The narrative centers on a trio of its own. Ian (Michael Pitt), a molecular biologist, seeks to unlock the genetic code in order to explore and expand upon the power of the senses.

He is a man of science and practical logic through and through, but he meets the lovely and beguiling Sofi (Astrid Bergès-Frisbey) at a party one night and is soon engaged in debates infused with poetics and spirituality. Sofi tilts his world, pushing Ian off-center. He falls wildly in love, but thanks to Karen (Marling), the graduate intern who joins him in the lab, he maintains some degree of focus.

Part of Ian’s attraction to Sofi comes from his pursuit of her, involving coincidence and the unique allure of her eyes. The film hinges on the use of irises as a signature, similar to a fingerprint or a snowflake. Ian finds Sofi after their brief encounter at the party because, as a model, her eyes loom over the city on billboards. Later on, Ian embarks on a larger global journey to track down someone who, impossibly, has irises that are an exact copy of Sofi’s. Along the way, Ian starts to question science and whether or not there might be something more beyond logic and order to believe in.

For I Origins, Cahill explains, “I was inspired by the famous photo of the Afghan girl taken by Steven McCurry for National Geographic that was on the cover of the June 1985 issue. I used to read the magazine as a kid, and strangely ended up working there, which was a dream. While I was there he, the photographer, tried to find this little girl, all grown-up.”
Thanks to that iconic image and the burgeoning field of iris biometrics, they were able to identify her, and Cahill’s curiosity was piqued.

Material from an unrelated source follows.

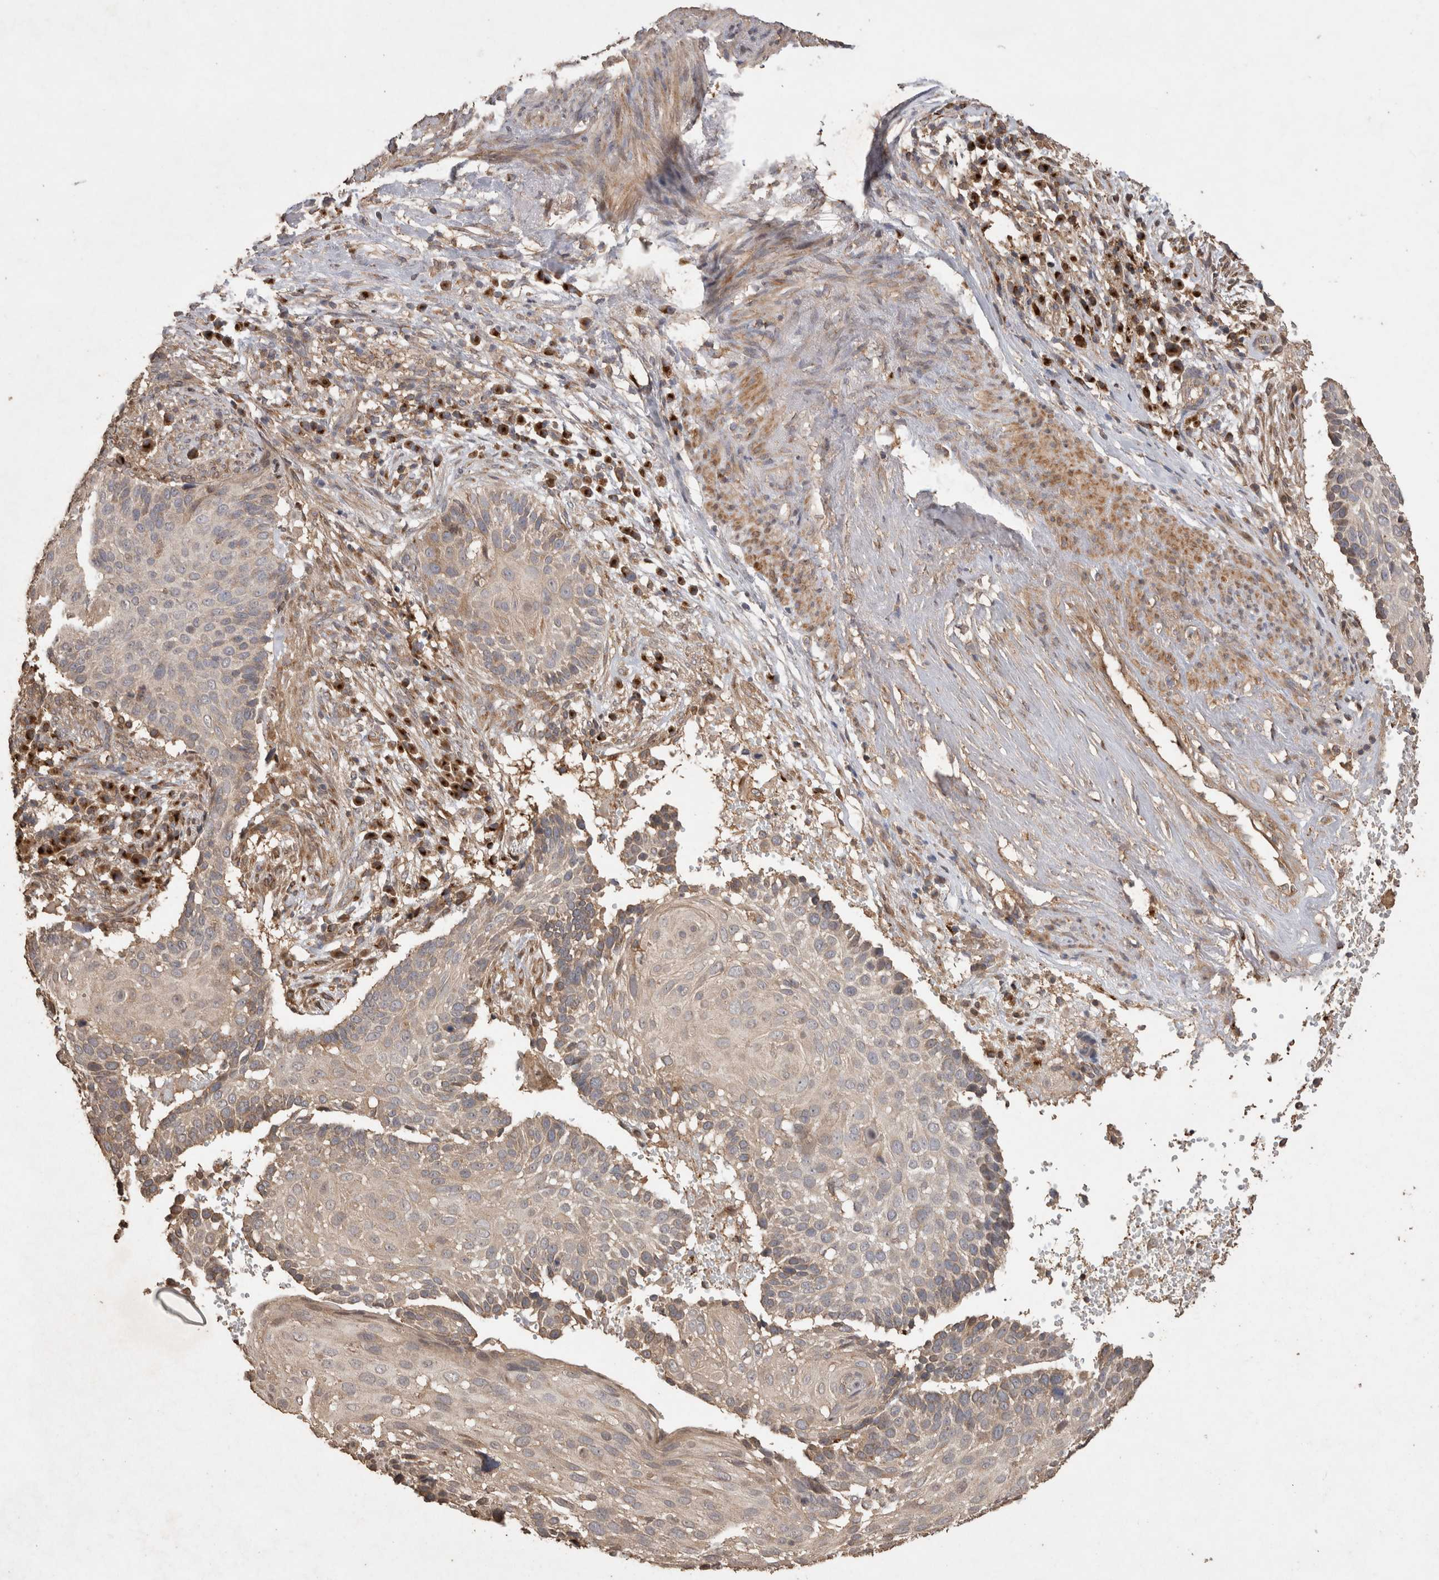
{"staining": {"intensity": "moderate", "quantity": "<25%", "location": "cytoplasmic/membranous"}, "tissue": "cervical cancer", "cell_type": "Tumor cells", "image_type": "cancer", "snomed": [{"axis": "morphology", "description": "Squamous cell carcinoma, NOS"}, {"axis": "topography", "description": "Cervix"}], "caption": "Cervical cancer (squamous cell carcinoma) stained with a brown dye shows moderate cytoplasmic/membranous positive positivity in approximately <25% of tumor cells.", "gene": "SNX31", "patient": {"sex": "female", "age": 74}}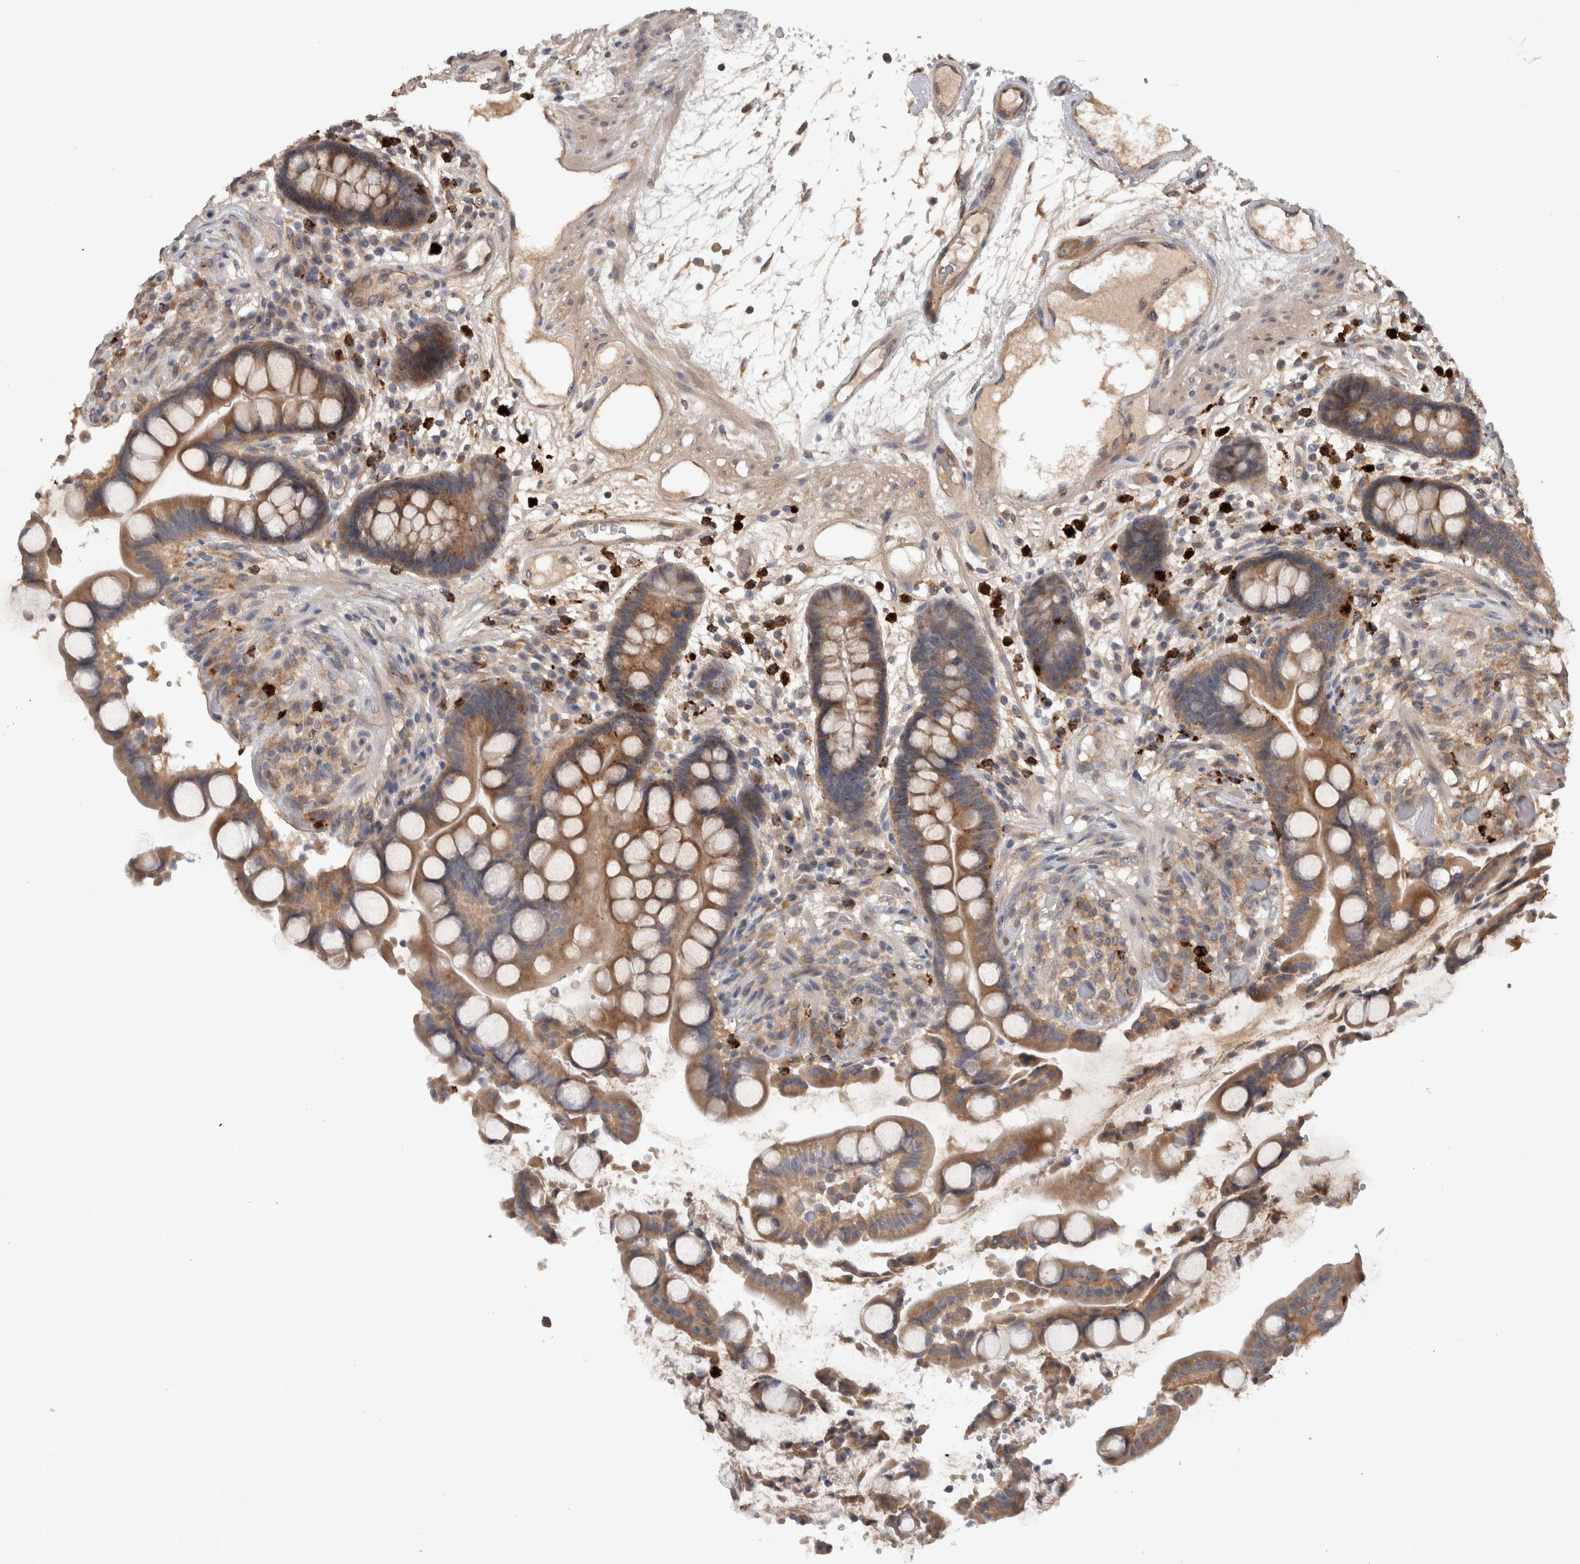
{"staining": {"intensity": "moderate", "quantity": ">75%", "location": "cytoplasmic/membranous"}, "tissue": "colon", "cell_type": "Endothelial cells", "image_type": "normal", "snomed": [{"axis": "morphology", "description": "Normal tissue, NOS"}, {"axis": "topography", "description": "Colon"}], "caption": "High-power microscopy captured an immunohistochemistry (IHC) image of benign colon, revealing moderate cytoplasmic/membranous staining in approximately >75% of endothelial cells.", "gene": "TARBP1", "patient": {"sex": "male", "age": 73}}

“I learned about this massive database of eyeballs that is so powerful; there are no false positives, meaning there are no duplicates,” he says. “Everybody is unique and everyone’s eyes are unique. So I thought, ‘What if there was a duplicate, and what if that duplicate was between someone who died and someone else who was born after that person’s death?’ It would be a great challenge through scientific data to the paradigm of evolutionary biology.”

Through the film, Cahill challenges not only science (evolutionary biology), but also philosophy and spirituality without toppling any of these disciplines. There is a unified place where they comfortably coexist and complement one another, because each is devoted to a narrative that reduces the fear and anxiety surrounding death.

“I thought it would be compelling to address that same narrative, that same fear of death, but through science,” Cahill says. “And not in a way where you are uploading your consciousness into a hard drive, because that’s kind of scary in and of itself. Instead, let’s look at the question of identity and self, which I grappled with in my earlier film (Another Earth), and is there a way for that big unknown to be less scary.”

Cahill tackles the science here, but his indie filmmaking trio continues to inject spiritual queries and even political realities into their ongoing discussions, forcing audiences to break free of modern cynicism and accept the possibility of honest sincerity in our all-too-human interactions.